FR:
Que la figure haïtienne du zombi soit assimilée à celle, historique, de l’esclave des temps coloniaux, c’est là un trait commun des études anthropologiques relatives à l’imaginaire dont elle est l’objet en Haïti. Asservis, aliénés, instrumentalisés, contraints à différents labeurs, le zombi et son homologue colonial se confondent en effet, sans pour autant qu’ait été jusque-là entrepris un repérage systématique des traits qui, de manière concrète et précise, permettraient de fonder cette coïncidence et de l’ancrer dans les représentations locales. S’attachant à la question particulière des modes d’entretien et d’exploitation respectifs des zombi et de leurs ascendants réels, cet article se propose donc d’examiner les éléments qui, dans les domaines du logement, de l’onomastique, du régime alimentaire, du mode de gestion funéraire de ces masses serviles, entreraient en résonance mutuelle.

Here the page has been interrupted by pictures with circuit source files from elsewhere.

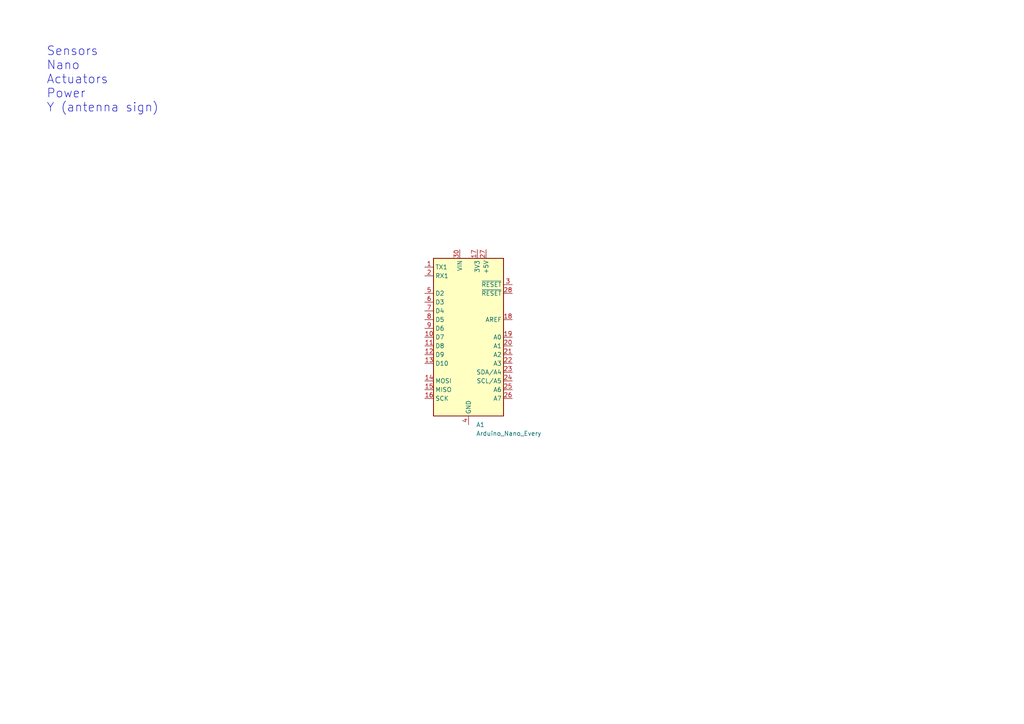
<source format=kicad_sch>
(kicad_sch
	(version 20231120)
	(generator "eeschema")
	(generator_version "8.0")
	(uuid "350a1185-7865-4916-a032-cbc763400fe3")
	(paper "A4")
	
	(text "Sensors\nNano\nActuators\nPower\nY (antenna sign)"
		(exclude_from_sim no)
		(at 13.462 23.114 0)
		(effects
			(font
				(size 2.54 2.54)
			)
			(justify left)
		)
		(uuid "11ef48f0-8e98-4652-a2cb-96c2082333a1")
	)
	(symbol
		(lib_id "MCU_Module:Arduino_Nano_Every")
		(at 135.89 97.79 0)
		(unit 1)
		(exclude_from_sim no)
		(in_bom yes)
		(on_board yes)
		(dnp no)
		(fields_autoplaced yes)
		(uuid "f0bf5fc6-d903-4f0c-a740-05baf1be816c")
		(property "Reference" "A1"
			(at 138.0841 123.19 0)
			(effects
				(font
					(size 1.27 1.27)
				)
				(justify left)
			)
		)
		(property "Value" "Arduino_Nano_Every"
			(at 138.0841 125.73 0)
			(effects
				(font
					(size 1.27 1.27)
				)
				(justify left)
			)
		)
		(property "Footprint" "Module:Arduino_Nano"
			(at 135.89 97.79 0)
			(effects
				(font
					(size 1.27 1.27)
					(italic yes)
				)
				(hide yes)
			)
		)
		(property "Datasheet" "https://content.arduino.cc/assets/NANOEveryV3.0_sch.pdf"
			(at 135.89 97.79 0)
			(effects
				(font
					(size 1.27 1.27)
				)
				(hide yes)
			)
		)
		(property "Description" "Arduino Nano Every"
			(at 135.89 97.79 0)
			(effects
				(font
					(size 1.27 1.27)
				)
				(hide yes)
			)
		)
		(pin "14"
			(uuid "116884d3-4646-4e6a-882d-170a88c7817c")
		)
		(pin "27"
			(uuid "b28a9813-8dd8-4e25-8c06-33f47729296b")
		)
		(pin "3"
			(uuid "b09e98ac-7b7f-49e2-ae15-631f5ef9446d")
		)
		(pin "8"
			(uuid "2be9d732-fe67-4332-bcea-c75870548863")
		)
		(pin "9"
			(uuid "a7e31ded-f603-4a5c-8fec-1e874bbcd6a0")
		)
		(pin "16"
			(uuid "9f662b4f-59f3-47f9-a7ae-7a91ccfe8e7a")
		)
		(pin "19"
			(uuid "832e13d3-bff1-4437-861a-ef6549990bb9")
		)
		(pin "10"
			(uuid "801c076a-f4c3-472d-af20-479053997bf1")
		)
		(pin "12"
			(uuid "0f3b3bc3-c65e-4eef-9b2a-51aba6474812")
		)
		(pin "5"
			(uuid "59f1b573-e4f7-4d6a-9ba9-933453c4db80")
		)
		(pin "2"
			(uuid "df69e28f-fe65-4aa4-b8dc-5ffd0180c462")
		)
		(pin "13"
			(uuid "f9cd87b3-592b-46b2-a58f-a96839702cb2")
		)
		(pin "18"
			(uuid "734a0f59-442d-47d4-98ba-8d285c7ca5b1")
		)
		(pin "20"
			(uuid "3784e6b3-61c9-41f8-9ecd-a4c21d6f4e8d")
		)
		(pin "17"
			(uuid "21477c24-a599-4507-b848-e635ee101dd5")
		)
		(pin "11"
			(uuid "75fd5c87-b439-41a8-a38d-6fe4d39aea94")
		)
		(pin "21"
			(uuid "33aa8eed-0fcb-4456-9a27-b78f0abdb146")
		)
		(pin "22"
			(uuid "1b1efbb7-8e88-4a6d-8265-7fbb99586c6e")
		)
		(pin "24"
			(uuid "8d7f9794-fd66-4570-bbec-11d01c656656")
		)
		(pin "15"
			(uuid "885c098a-1fb4-4aed-a31d-0d485df97800")
		)
		(pin "23"
			(uuid "cf55eb77-0a12-4a76-978a-547950da32e4")
		)
		(pin "25"
			(uuid "a5ce3277-3b4e-4cbd-bb0a-593ab8157446")
		)
		(pin "28"
			(uuid "9c76d9f2-2682-4914-b0bd-2db028142533")
		)
		(pin "29"
			(uuid "b95682e1-52a6-405f-9e31-3efcdbcbb666")
		)
		(pin "30"
			(uuid "6e867b54-87dc-43d0-bd5d-1b4049294026")
		)
		(pin "1"
			(uuid "dc8d72b2-aac2-476c-a178-2f7eb5f7a9c4")
		)
		(pin "4"
			(uuid "3875c75b-6456-40bd-84bf-e8ba5bdd0be8")
		)
		(pin "26"
			(uuid "0db7f62a-59b9-417c-9b9f-78253578d8f4")
		)
		(pin "6"
			(uuid "0a69c330-94ed-461d-a293-648f13a3c38c")
		)
		(pin "7"
			(uuid "4014c0a8-62a7-4f0e-af3b-842eb4fc5a10")
		)
		(instances
			(project "snapy-fc"
				(path "/350a1185-7865-4916-a032-cbc763400fe3"
					(reference "A1")
					(unit 1)
				)
			)
		)
	)
	(sheet_instances
		(path "/"
			(page "1")
		)
	)
)

</source>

Cette confrontation de l’imaginaire et de l’histoire révèle alors la portée mémorielle de la figure du zombi, cette dernière rendant présent le passé collectif, évoquant en son langage l’épisode esclavagiste, mettant au présent le rapport fondateur de servitude suivant une forme de mémoire collective incarnée, incorporée, infraconsciente, distincte de l’habituelle reconstruction mémorielle de l’histoire basée sur des contenus de conscience.
EN:
As the Haitian figure of the zombie has historically been compared to that of the slave in the colonial era, it is a feature shared with anthropological studies about its role in the Haitian imagination. Enslaved, alienated, exploited, forced into various tasks: in effect the zombie and his colonial counterpart merge, without as yet there having been engagement in a systematic locating of those traits which, in a concrete and precise manner, permit the justification of this coincidence and ground it in its local representations. Attaching to this the particular question of the modes of respectively maintaining and exploiting the zombie and its real ancestry, this article therefore proposes to examine the elements which, in the realms of housing, naming, the regimenting of foodways, and the manner of funerary management for this servile mass, worked in concert. This comparison of the imagined with the historical then shows the memorialising capacity of the figure of the zombie, the latter restoring for the present a collective past, evoking in its language the era of the slave society, placing in the present the founding narrative of servitude according to a pattern of collective memory incarnated, embodied, subconscious, distinguished by the habitual reconstruction of memory of a history based on the contents of conscience.